Cevabı basit değil mi? Tabii ki de en çok kendini sevmeli. İşin özü sevdiğine, arkadaşına karşı sevgi dolu olmalı ama kendine de zaman ayırmalı insan. Belki bu prensibin dışına çıkacak ama insan en çok kendini sevmeli.

—Peki neden en çok kendim? Şöyle bir düşünelim.

Gerçek arkadaşlarımın bile beni bir gün terk edeceğine, varlığımı unutacacaklarına eminim. Hatta ailem bile bir gün beni, isteyerek veya istemeyerek (belki de ben onları) terk edeceklerine eminim. Her şey ama etrafında olan her şey değişecek hem de her şey. Çevren, evin, ailen bildiklerin, arkadaş ortamın, sevdiğin insanlar, aşık olduğun hatta düşmanların bile…Bu ağır geliyor insana ama biliyorum, bunlar gerçek. Aynı, zamanın sürekli değiştiği gerçeği kadar gerçek.

Her nasıl zaman için değişim mutlaksa benim için de mutlak olan “benim.” Hal böyleyken benimle kalan tek kişi benim, kendim. İşte tam da bu yüzden en sevdiği kendi olmalı, en değer verdiği kendisi olmalı insanın. Onu iyileştirmeli, geliştirmeli, yeri geldiğinde onarmasını bilmelidir.

Can Yücel - Bağlanmayacaksın şiirine atıfta bulunarak;

İlle de bir şeyi sahipleneceksen

Hep seninle olanı, kendini sahipleneceksin.

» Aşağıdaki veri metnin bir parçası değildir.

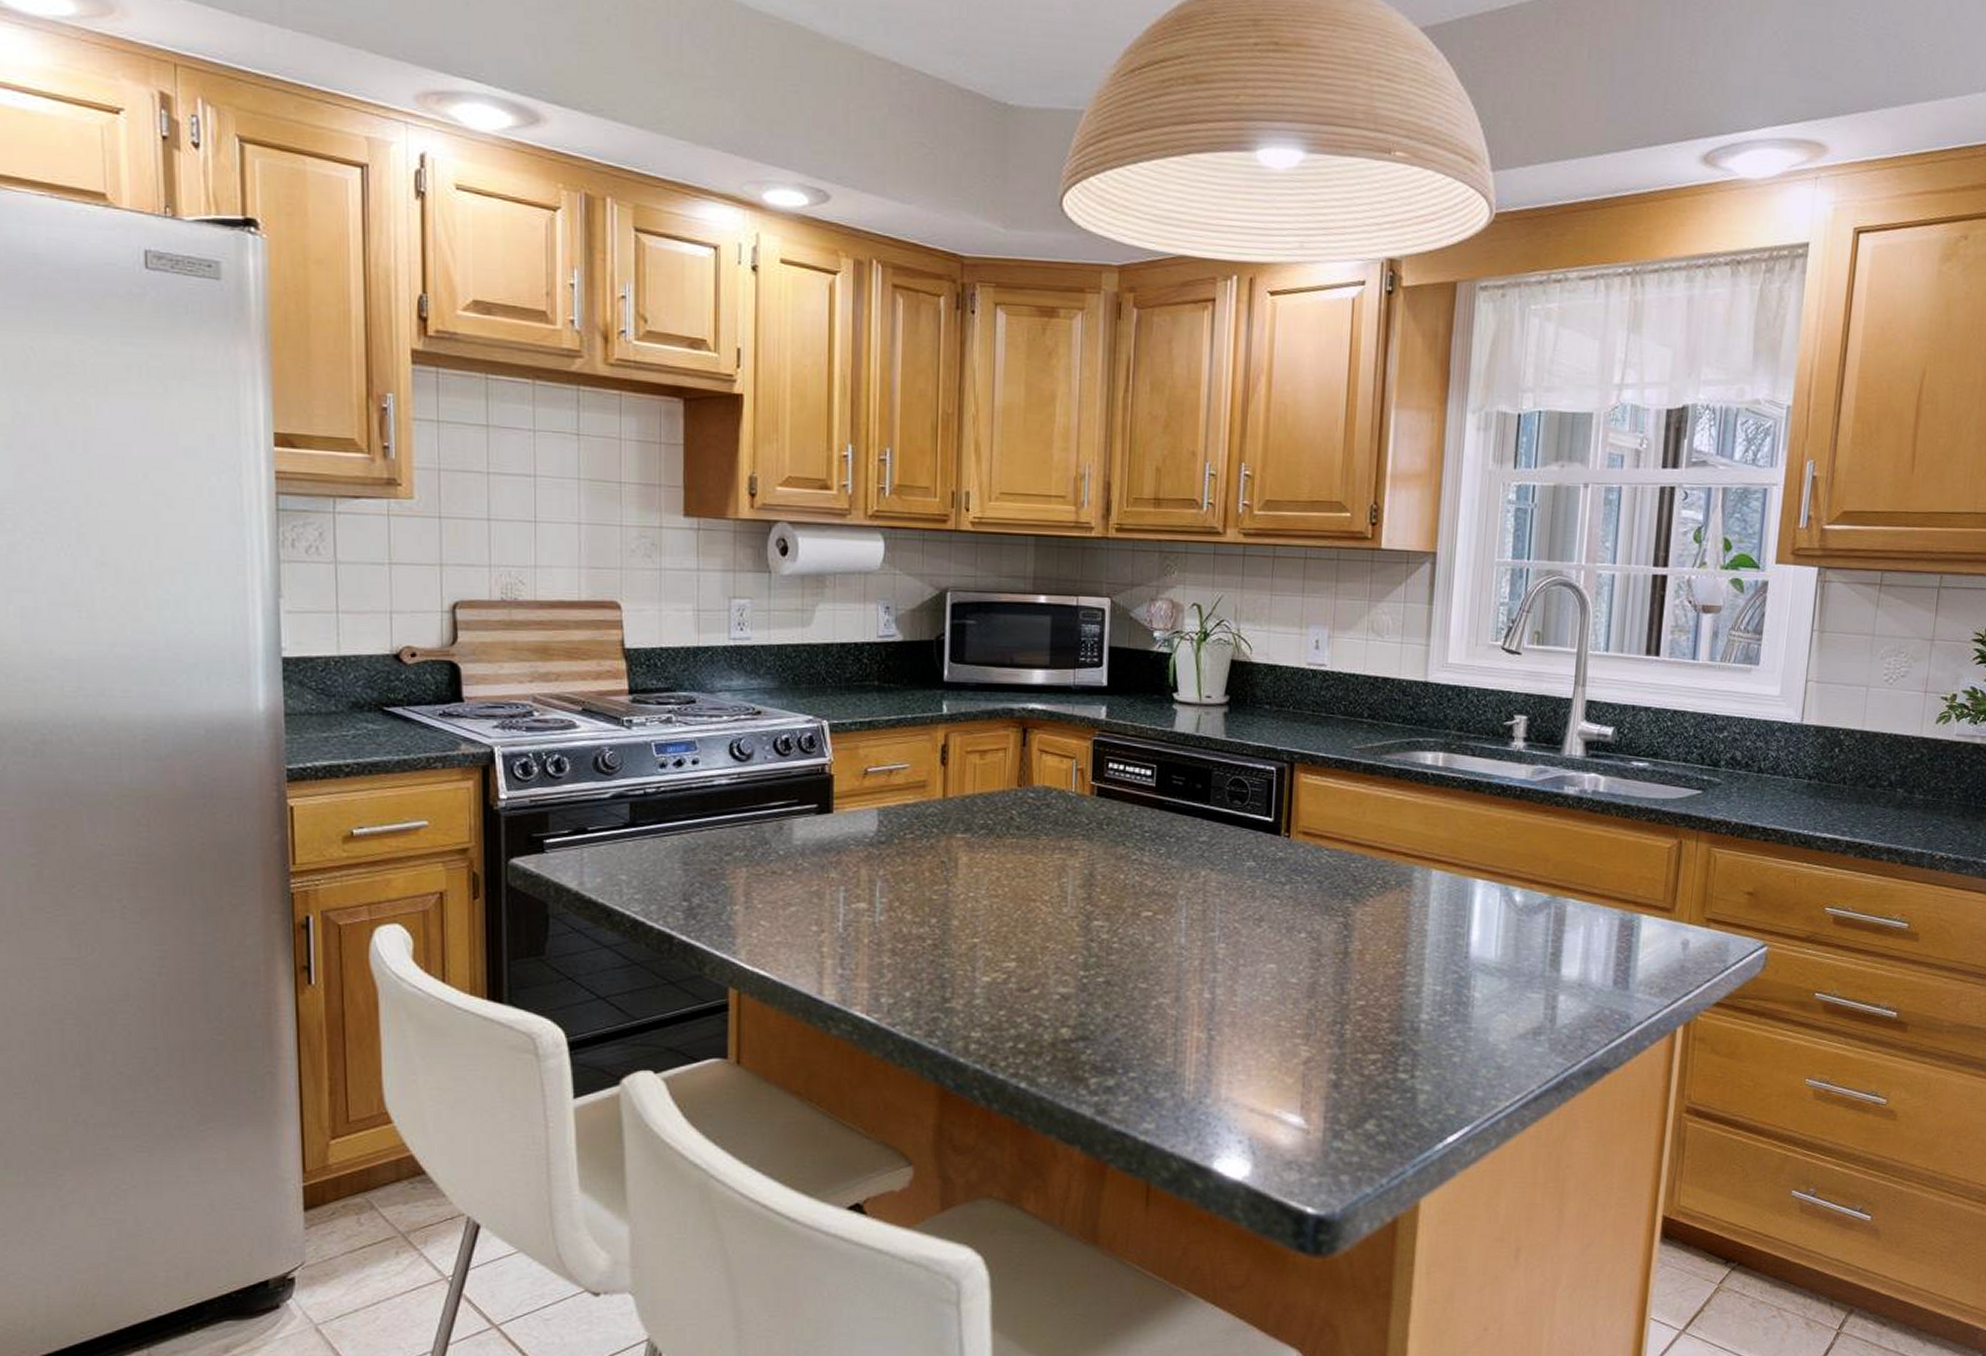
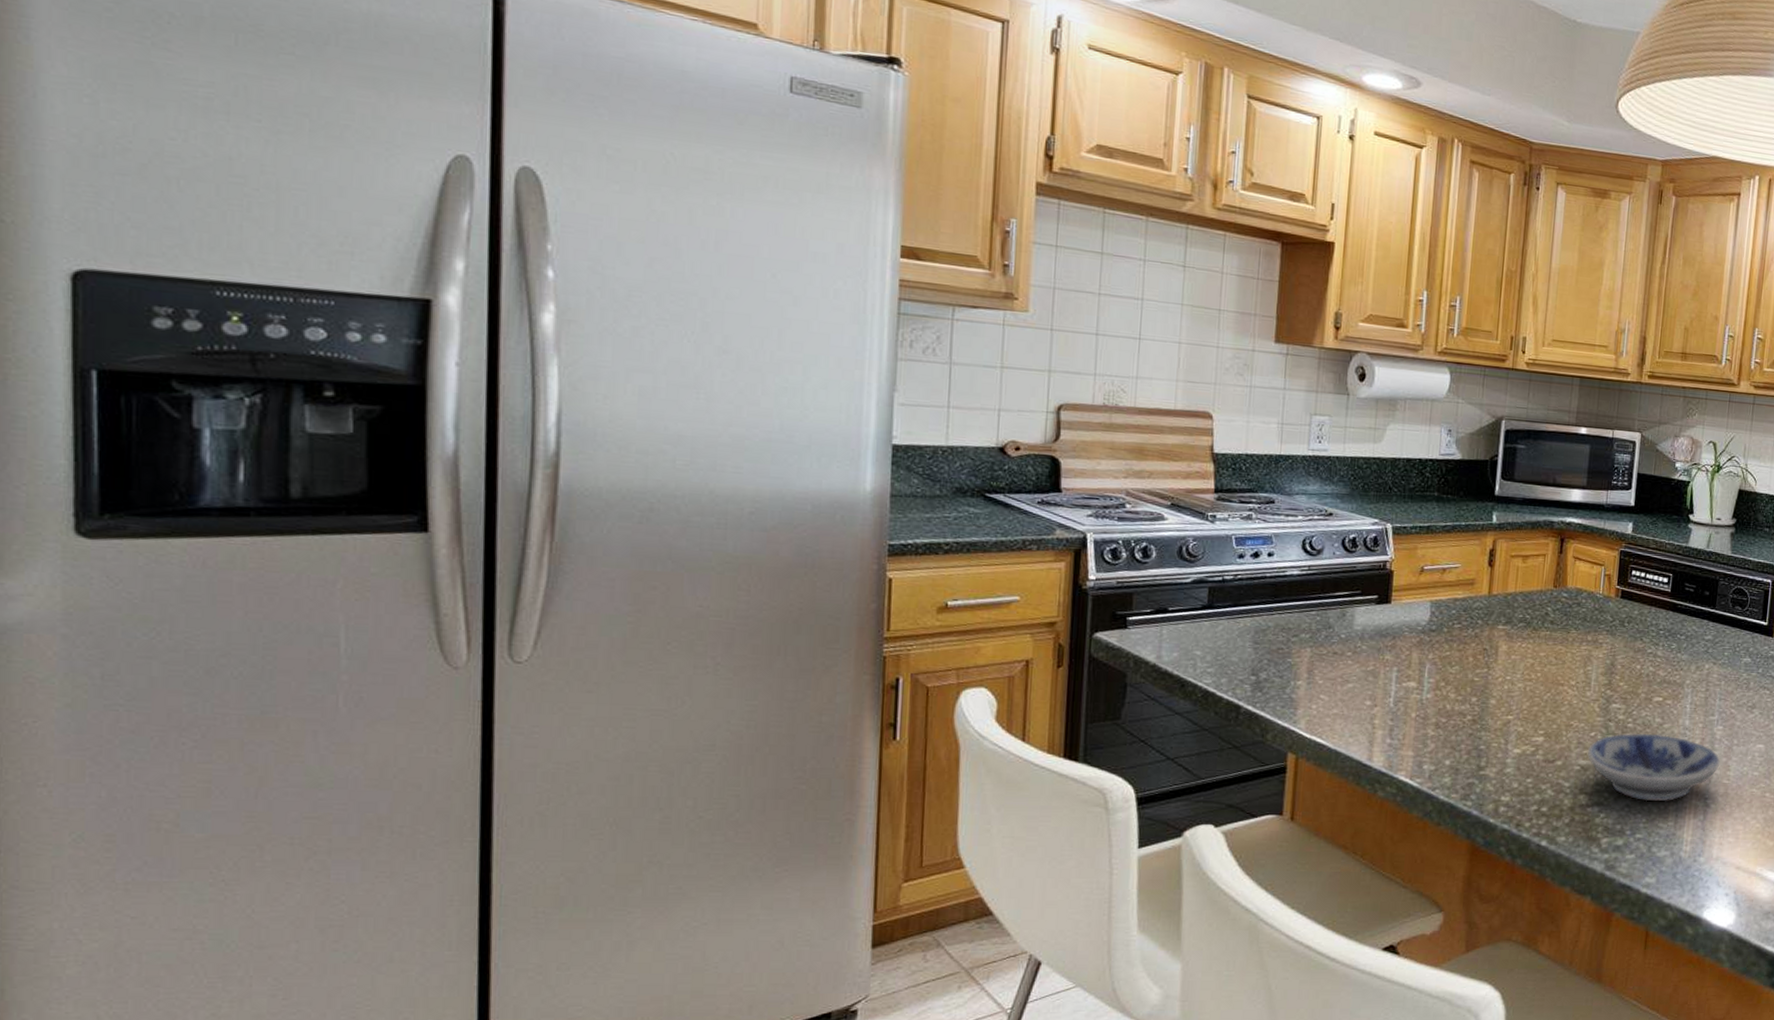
bowl: none [1067,954,1224,1035] -> present [1587,733,1720,802]

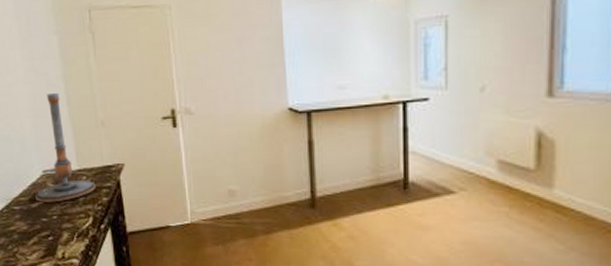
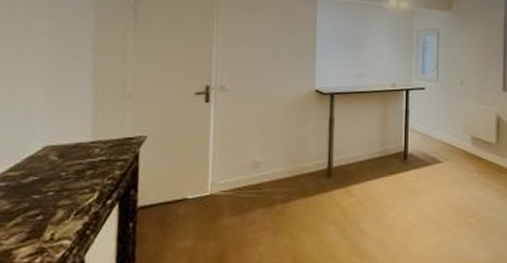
candlestick: present [35,93,96,203] -> none [30,64,110,177]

—Zaman bu denli değişken, sürekli akıp giden bir şey iken “benim”

değişmemem mümkün mü?

Aman yanlış anlaşılmasın, ben asla “benim” aynı kaldığımı, değişmediğimi söylemiyorum. Ben sadece “benim” mutlak var ve ölene kadar var olmaya devam edeceğine inanıyorum. (Belki de daha sonrasında da devam eder, bilmiyorum. Daha önce hiç ölmedim.) 

Ben her zaman değişirim çünkü ben de zamanın içindeyim. Hiçbir değişim hissedilmese bile herkesin hissedeceğini düşündüğüm en temel değişim, ölmek. Canlıdan ölüye.